Carry on the article about BeaverTail pastries below from its final sentence, leaving the data that follows it aside.

■ **Document excerpt**
Content starts

The must have item when visiting the Canadian capital of Ottawa is a beaver tail. This fried dough pastry has become synonymous with Byward Market where a chain called BeaverTail® serves thousands of these long oval shaped pastries. BeaverTails® are made of a half wholewheat flour mix risen, spread and deep fried. A donut in another form if you will. And on a recent trip to Ottawa I was passed the recipe by lovely Canadian food writer Paula Roy!
Most people have a Winter memory of eating BeaverTails (although they're popular year round) when the Rideau Canal is frozen solid. There are four BeaverTail® branded huts situated along the canal and people skate along the ice covered canal and buy the pastries with hot chocolates.
They come in a variety of toppings from the heavily laden down numbers like the "Triple Trip" aka chocolate, peanut butter and Reese's pieces to savoury ones like garlic butter and cheese (where they resemble a Hungarian Langos). The most popular though is the Killaloe Sunrise with cinnamon sugar and lemon which is a balance of tart and sweet. They're soft and light and now you can make your own BeaverTail® style pastries using a copycat recipe inspired by the original.
When Paula offered to send me the copycat BeaverTail® recipe for these after dinner I was delighted to try making them from scratch (because realistically it is going to be a while until I get back to Ottawa). It took me a while because I don't really like deep frying but I will make an exception for donuts.

Content ends

■ **Given data**
Content starts

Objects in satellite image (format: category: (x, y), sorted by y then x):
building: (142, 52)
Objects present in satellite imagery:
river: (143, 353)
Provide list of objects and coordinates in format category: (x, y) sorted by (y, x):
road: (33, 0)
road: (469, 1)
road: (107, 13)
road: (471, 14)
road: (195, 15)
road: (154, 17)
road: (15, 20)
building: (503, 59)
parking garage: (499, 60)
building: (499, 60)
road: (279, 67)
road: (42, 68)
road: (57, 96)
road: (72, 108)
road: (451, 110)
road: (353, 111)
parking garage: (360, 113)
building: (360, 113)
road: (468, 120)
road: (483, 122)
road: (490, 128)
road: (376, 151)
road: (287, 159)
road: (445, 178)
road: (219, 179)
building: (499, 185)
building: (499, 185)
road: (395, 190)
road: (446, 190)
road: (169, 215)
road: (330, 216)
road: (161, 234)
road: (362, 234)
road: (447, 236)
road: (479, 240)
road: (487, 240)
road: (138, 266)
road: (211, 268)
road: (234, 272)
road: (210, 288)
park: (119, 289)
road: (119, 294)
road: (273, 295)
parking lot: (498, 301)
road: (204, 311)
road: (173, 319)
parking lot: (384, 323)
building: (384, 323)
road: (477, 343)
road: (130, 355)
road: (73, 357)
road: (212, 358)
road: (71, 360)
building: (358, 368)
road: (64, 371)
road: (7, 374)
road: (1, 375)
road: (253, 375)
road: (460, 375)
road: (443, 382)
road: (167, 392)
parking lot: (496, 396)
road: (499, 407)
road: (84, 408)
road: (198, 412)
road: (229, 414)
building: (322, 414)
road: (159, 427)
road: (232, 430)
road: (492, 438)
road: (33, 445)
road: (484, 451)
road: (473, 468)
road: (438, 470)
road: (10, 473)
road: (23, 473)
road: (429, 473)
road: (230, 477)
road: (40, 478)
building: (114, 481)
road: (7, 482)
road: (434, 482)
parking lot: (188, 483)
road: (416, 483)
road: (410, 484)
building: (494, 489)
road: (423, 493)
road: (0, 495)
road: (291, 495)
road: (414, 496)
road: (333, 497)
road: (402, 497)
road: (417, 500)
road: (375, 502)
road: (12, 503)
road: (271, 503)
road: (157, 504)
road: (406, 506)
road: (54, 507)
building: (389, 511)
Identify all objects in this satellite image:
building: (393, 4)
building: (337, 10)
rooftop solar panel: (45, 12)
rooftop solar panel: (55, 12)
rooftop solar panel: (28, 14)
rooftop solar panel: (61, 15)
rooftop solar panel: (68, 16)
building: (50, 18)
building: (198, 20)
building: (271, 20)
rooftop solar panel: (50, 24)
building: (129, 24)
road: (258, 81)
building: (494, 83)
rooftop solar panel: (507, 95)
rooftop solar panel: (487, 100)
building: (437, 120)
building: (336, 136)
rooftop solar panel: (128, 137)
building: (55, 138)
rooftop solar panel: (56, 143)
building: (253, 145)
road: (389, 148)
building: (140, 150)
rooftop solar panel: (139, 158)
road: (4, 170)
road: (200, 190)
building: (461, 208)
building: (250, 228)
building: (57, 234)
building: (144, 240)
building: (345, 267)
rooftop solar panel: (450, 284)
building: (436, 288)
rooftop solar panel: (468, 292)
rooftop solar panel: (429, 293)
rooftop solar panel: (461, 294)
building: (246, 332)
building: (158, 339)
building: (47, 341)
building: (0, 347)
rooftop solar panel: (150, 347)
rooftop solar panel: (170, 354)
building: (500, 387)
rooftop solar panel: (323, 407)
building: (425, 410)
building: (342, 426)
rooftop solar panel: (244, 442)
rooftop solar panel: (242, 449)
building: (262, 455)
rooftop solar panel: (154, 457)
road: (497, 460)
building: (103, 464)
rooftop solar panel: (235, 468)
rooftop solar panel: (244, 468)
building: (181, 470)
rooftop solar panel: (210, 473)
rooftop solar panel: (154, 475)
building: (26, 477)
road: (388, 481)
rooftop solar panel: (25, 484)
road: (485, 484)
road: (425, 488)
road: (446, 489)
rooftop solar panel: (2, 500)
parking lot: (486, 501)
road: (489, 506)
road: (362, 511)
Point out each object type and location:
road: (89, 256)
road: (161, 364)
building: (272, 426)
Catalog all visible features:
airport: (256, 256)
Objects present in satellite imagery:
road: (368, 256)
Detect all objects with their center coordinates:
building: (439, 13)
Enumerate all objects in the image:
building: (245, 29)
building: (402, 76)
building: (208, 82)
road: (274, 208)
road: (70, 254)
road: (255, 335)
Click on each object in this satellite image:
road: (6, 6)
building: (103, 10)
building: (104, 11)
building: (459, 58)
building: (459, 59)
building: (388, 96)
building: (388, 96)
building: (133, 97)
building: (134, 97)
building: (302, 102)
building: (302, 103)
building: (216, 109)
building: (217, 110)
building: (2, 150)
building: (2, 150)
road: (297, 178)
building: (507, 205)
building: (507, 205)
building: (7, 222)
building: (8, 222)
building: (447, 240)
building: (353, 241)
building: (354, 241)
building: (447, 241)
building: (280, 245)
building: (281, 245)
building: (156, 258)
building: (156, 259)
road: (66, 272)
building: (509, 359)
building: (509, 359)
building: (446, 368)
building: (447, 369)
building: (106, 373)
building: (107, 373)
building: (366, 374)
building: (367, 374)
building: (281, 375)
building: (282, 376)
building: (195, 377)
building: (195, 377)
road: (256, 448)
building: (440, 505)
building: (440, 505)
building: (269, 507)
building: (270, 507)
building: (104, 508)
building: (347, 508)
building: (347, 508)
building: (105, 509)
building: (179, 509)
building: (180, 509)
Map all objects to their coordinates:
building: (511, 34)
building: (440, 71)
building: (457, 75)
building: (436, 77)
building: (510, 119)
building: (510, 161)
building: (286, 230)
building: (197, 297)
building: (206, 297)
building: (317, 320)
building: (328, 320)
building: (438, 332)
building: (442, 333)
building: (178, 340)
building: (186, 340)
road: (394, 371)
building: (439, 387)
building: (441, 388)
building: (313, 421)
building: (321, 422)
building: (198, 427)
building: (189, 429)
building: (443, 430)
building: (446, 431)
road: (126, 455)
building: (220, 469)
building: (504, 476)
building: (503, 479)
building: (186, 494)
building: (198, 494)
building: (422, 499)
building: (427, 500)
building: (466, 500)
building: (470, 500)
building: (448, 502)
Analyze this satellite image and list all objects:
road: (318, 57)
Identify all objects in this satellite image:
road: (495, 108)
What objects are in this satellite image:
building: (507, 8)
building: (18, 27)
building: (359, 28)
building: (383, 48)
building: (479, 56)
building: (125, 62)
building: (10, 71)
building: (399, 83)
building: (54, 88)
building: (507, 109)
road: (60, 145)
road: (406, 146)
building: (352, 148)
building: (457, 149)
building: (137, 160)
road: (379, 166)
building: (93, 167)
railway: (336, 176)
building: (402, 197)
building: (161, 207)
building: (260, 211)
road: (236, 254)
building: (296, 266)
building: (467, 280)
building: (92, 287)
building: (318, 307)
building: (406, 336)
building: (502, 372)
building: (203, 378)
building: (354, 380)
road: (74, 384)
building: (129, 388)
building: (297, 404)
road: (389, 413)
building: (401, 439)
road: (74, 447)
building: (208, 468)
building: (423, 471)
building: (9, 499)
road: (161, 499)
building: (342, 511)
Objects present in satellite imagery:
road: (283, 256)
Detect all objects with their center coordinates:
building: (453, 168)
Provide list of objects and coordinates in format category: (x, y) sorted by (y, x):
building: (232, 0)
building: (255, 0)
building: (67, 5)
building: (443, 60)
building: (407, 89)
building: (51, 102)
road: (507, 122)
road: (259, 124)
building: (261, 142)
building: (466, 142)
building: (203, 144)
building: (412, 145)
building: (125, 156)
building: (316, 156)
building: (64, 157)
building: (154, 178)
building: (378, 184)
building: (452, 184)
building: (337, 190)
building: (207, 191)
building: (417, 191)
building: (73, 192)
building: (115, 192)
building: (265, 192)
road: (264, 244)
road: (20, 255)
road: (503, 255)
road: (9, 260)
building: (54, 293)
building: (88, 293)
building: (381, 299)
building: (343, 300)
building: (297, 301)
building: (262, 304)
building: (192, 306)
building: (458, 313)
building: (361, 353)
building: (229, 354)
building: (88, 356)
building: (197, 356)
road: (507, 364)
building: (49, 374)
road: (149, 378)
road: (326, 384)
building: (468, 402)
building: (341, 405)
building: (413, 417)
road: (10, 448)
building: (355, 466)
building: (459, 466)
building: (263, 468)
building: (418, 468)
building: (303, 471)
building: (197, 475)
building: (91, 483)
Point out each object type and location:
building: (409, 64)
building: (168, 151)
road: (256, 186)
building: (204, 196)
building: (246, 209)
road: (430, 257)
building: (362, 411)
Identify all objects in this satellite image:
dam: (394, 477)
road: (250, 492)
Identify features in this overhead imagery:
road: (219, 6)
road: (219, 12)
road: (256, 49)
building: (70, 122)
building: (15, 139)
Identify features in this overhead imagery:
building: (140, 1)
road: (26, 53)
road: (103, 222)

Content ends

■ **Your response**
One of my friends Miss America is a donut nut. He loves pastries and donuts more than anyone else I know. After dinner we were giving him a lift home and driving through a rather dark and deserted area of the inner city of Sydney. Miss America piped up and said that he wouldn't have felt safe walking home or going home by public transport. But he had a solution.
"A woman that I worked with was a little eccentric but she used to bring a frozen chicken to work with her," he said. "It had to be frozen so she could use it as a weapon in case anyone attacked her," he explained. Apparently every day she left for work while it was dark and worked long hours so it would often be dark when she walked home, especially in Winter. So the chicken would go in the work freezer (I guess there's no chance of anyone pinching a frozen raw chicken for lunch) and it would accompany her to work day in and day out.
"Really? Did you see the chicken?" I asked.
"Yes I did sight the chicken," he said nodding his head. "It was real," he said sighing, before adding perhaps a little superfluously, that she really was a little eccentric.
So tell me Dear Reader, do you have safety protection when you go out? And have you ever considered carrying a frozen chicken? ;) Have you ever eaten a Beaver Tail style pastry?